> [Material supplied]
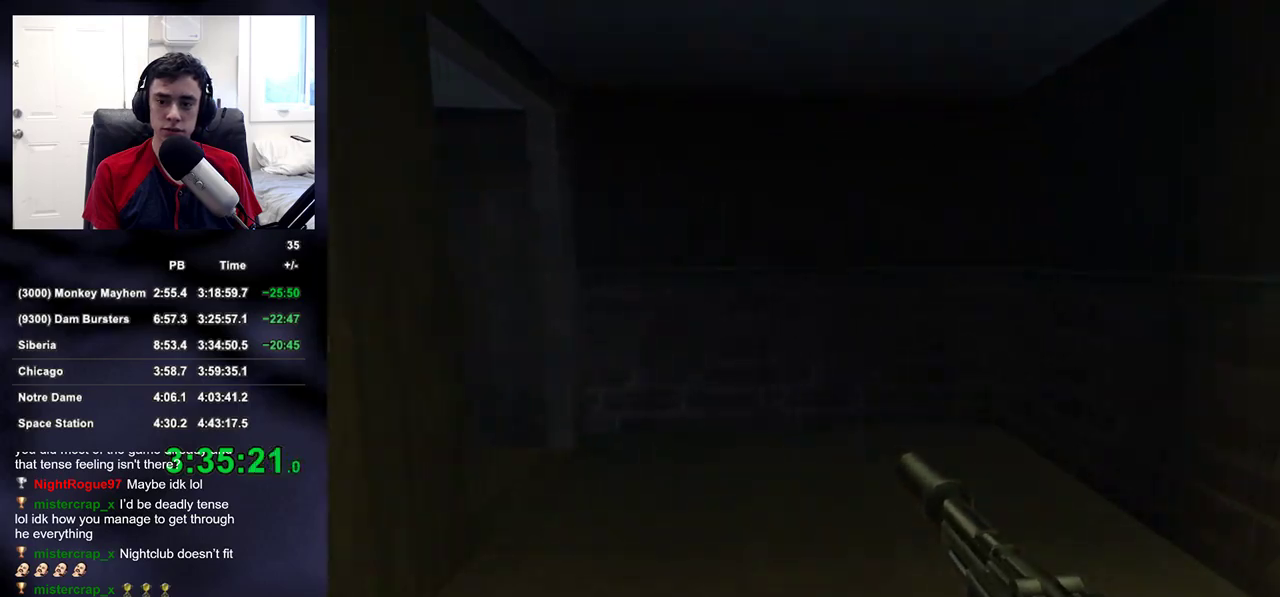
{"buttons": [], "left_stick": "down-right", "right_stick": "left", "events": [[217, "left_stick", "right"], [300, "right_stick", "left"], [350, "left_stick", "down-right"]]}
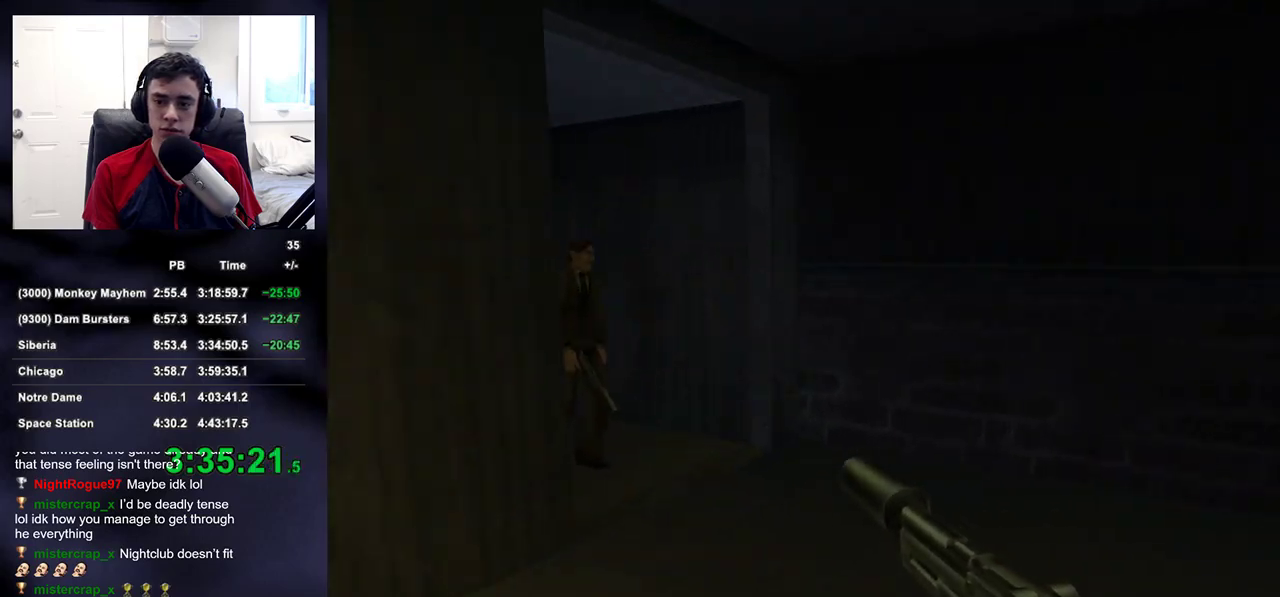
{"buttons": [], "left_stick": "left", "right_stick": "center", "events": [[33, "left_stick", "down-left"], [183, "right_stick", "down-left"], [283, "left_stick", "left"], [367, "right_stick", "center"]]}
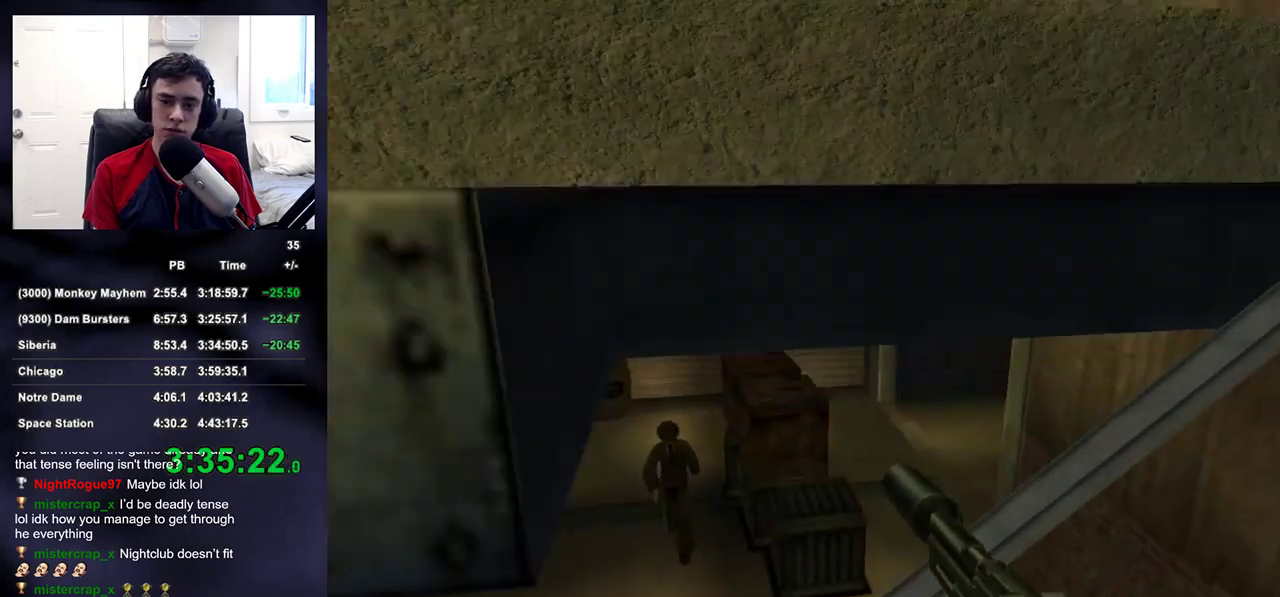
{"buttons": [], "left_stick": "up", "right_stick": "center", "events": [[117, "R2", "down"], [167, "left_stick", "up-left"], [267, "right_stick", "up-right"], [283, "R2", "up"], [383, "right_stick", "center"], [483, "left_stick", "up"]]}
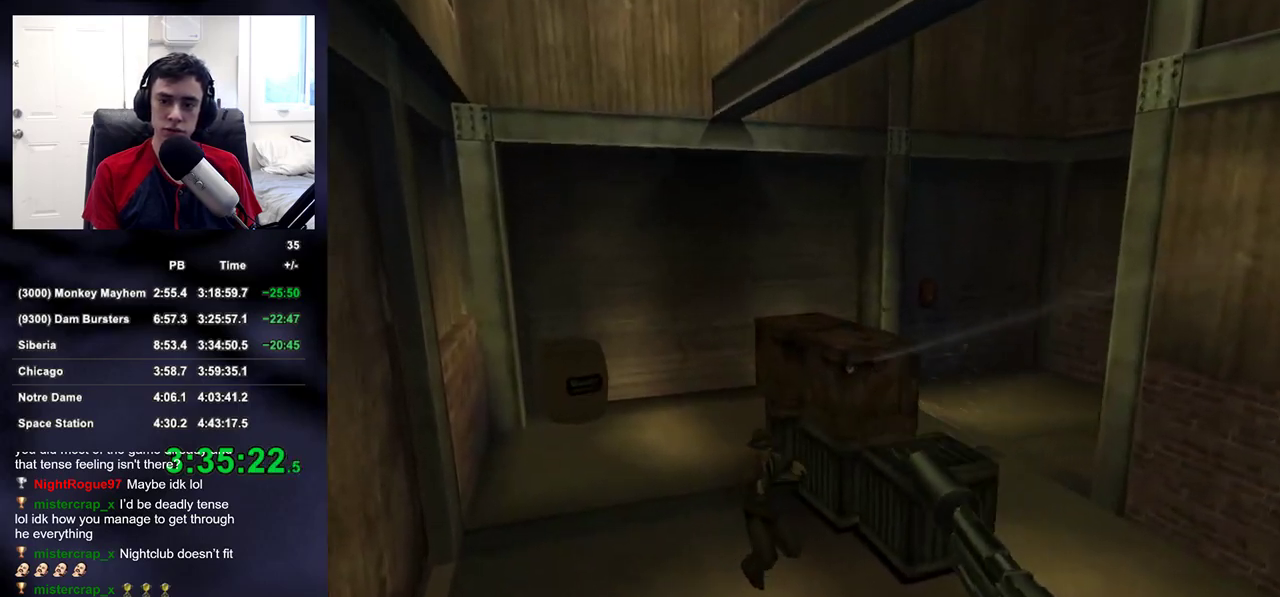
{"buttons": [], "left_stick": "up", "right_stick": "up-right", "events": [[50, "right_stick", "right"], [83, "R2", "down"], [167, "R2", "up"], [183, "right_stick", "center"], [333, "right_stick", "up-right"]]}
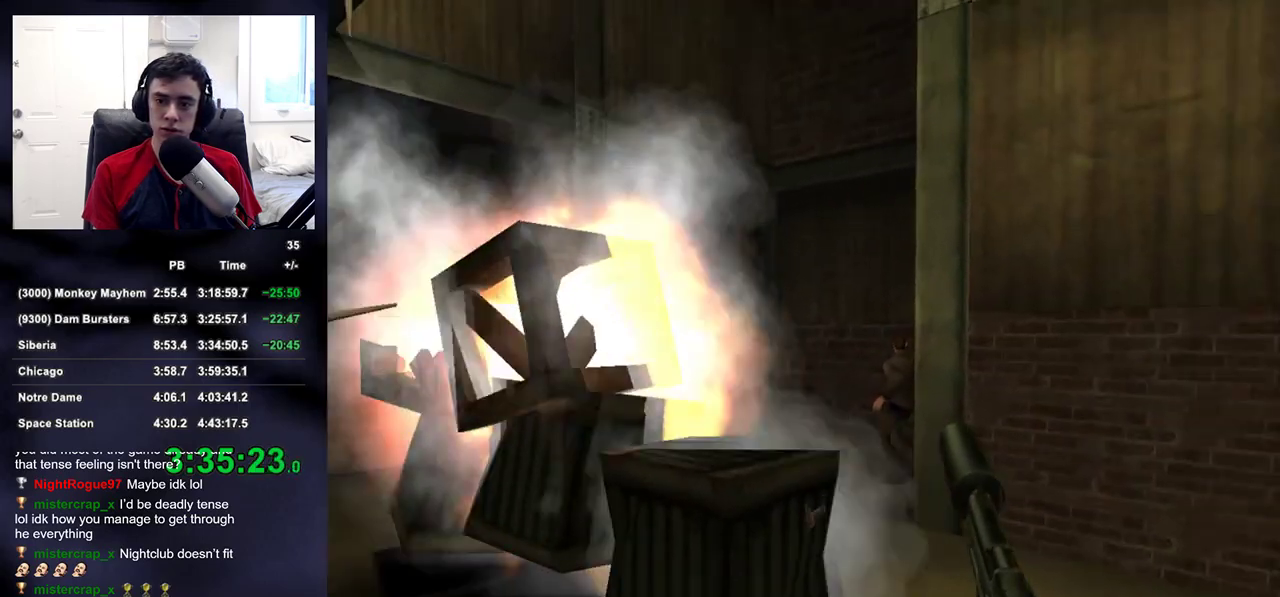
{"buttons": [], "left_stick": "up-right", "right_stick": "center", "events": [[17, "left_stick", "up-right"], [167, "TRIANGLE", "down"], [250, "right_stick", "center"], [283, "TRIANGLE", "up"]]}
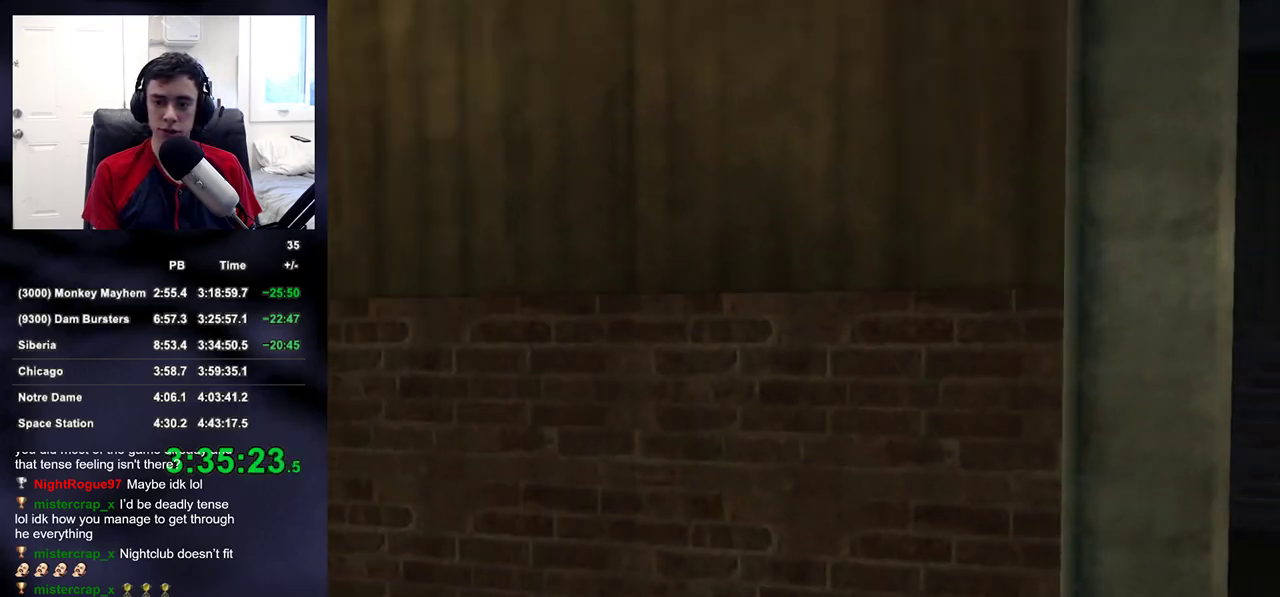
{"buttons": [], "left_stick": "up", "right_stick": "center", "events": [[433, "left_stick", "up"]]}
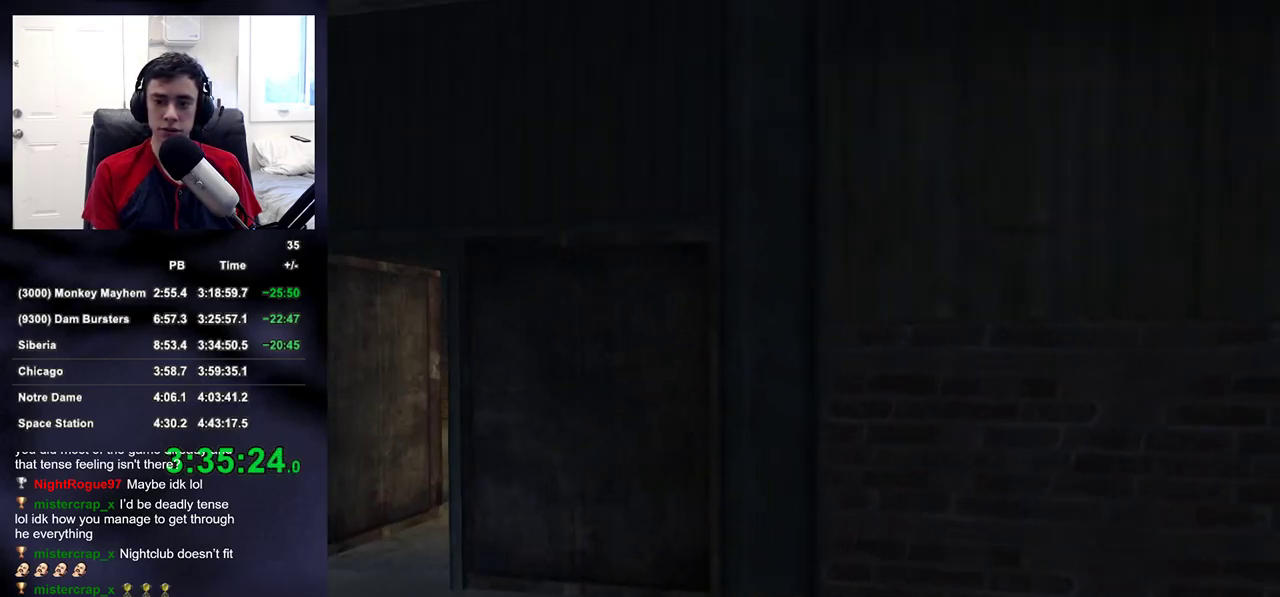
{"buttons": [], "left_stick": "up", "right_stick": "center", "events": []}
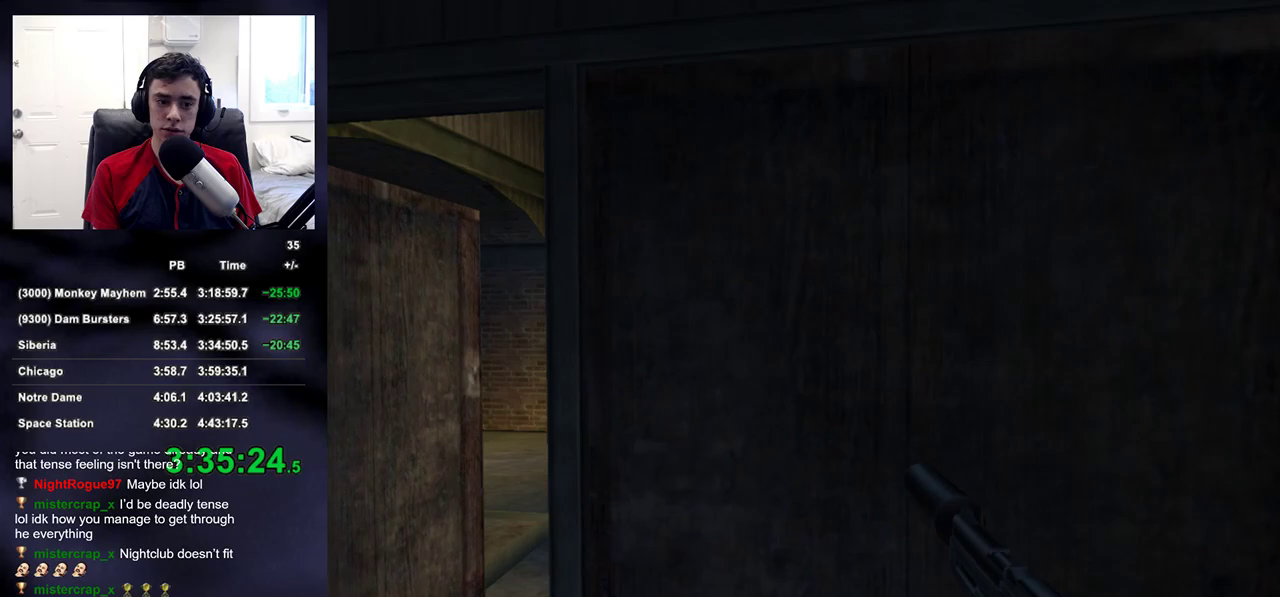
{"buttons": [], "left_stick": "up", "right_stick": "right", "events": [[217, "right_stick", "right"]]}
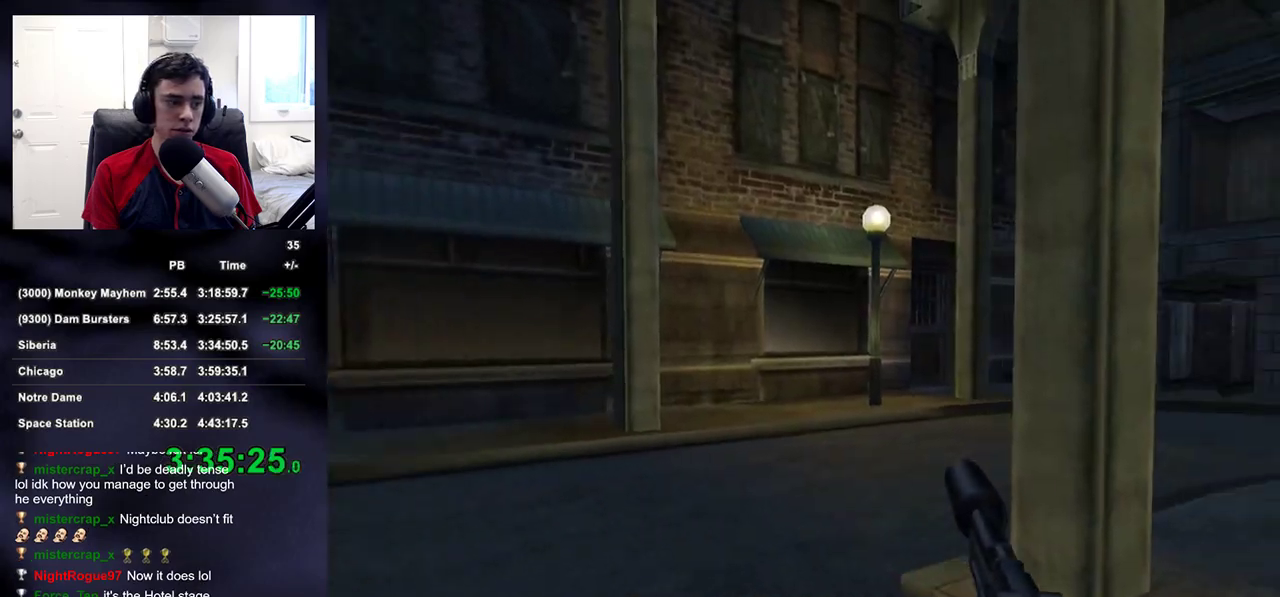
{"buttons": [], "left_stick": "up", "right_stick": "center", "events": [[233, "right_stick", "center"]]}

> [Directions for this task] The records above are to be transcribed word for word. Skip the images.

> [Output for this task]
{"buttons": [], "left_stick": "down-right", "right_stick": "left", "events": [[217, "left_stick", "right"], [300, "right_stick", "left"], [350, "left_stick", "down-right"]]}
{"buttons": [], "left_stick": "left", "right_stick": "center", "events": [[33, "left_stick", "down-left"], [183, "right_stick", "down-left"], [283, "left_stick", "left"], [367, "right_stick", "center"]]}
{"buttons": [], "left_stick": "up", "right_stick": "center", "events": [[117, "R2", "down"], [167, "left_stick", "up-left"], [267, "right_stick", "up-right"], [283, "R2", "up"], [383, "right_stick", "center"], [483, "left_stick", "up"]]}
{"buttons": [], "left_stick": "up", "right_stick": "up-right", "events": [[50, "right_stick", "right"], [83, "R2", "down"], [167, "R2", "up"], [183, "right_stick", "center"], [333, "right_stick", "up-right"]]}
{"buttons": [], "left_stick": "up-right", "right_stick": "center", "events": [[17, "left_stick", "up-right"], [167, "TRIANGLE", "down"], [250, "right_stick", "center"], [283, "TRIANGLE", "up"]]}
{"buttons": [], "left_stick": "up", "right_stick": "center", "events": [[433, "left_stick", "up"]]}
{"buttons": [], "left_stick": "up", "right_stick": "center", "events": []}
{"buttons": [], "left_stick": "up", "right_stick": "right", "events": [[217, "right_stick", "right"]]}
{"buttons": [], "left_stick": "up", "right_stick": "center", "events": [[233, "right_stick", "center"]]}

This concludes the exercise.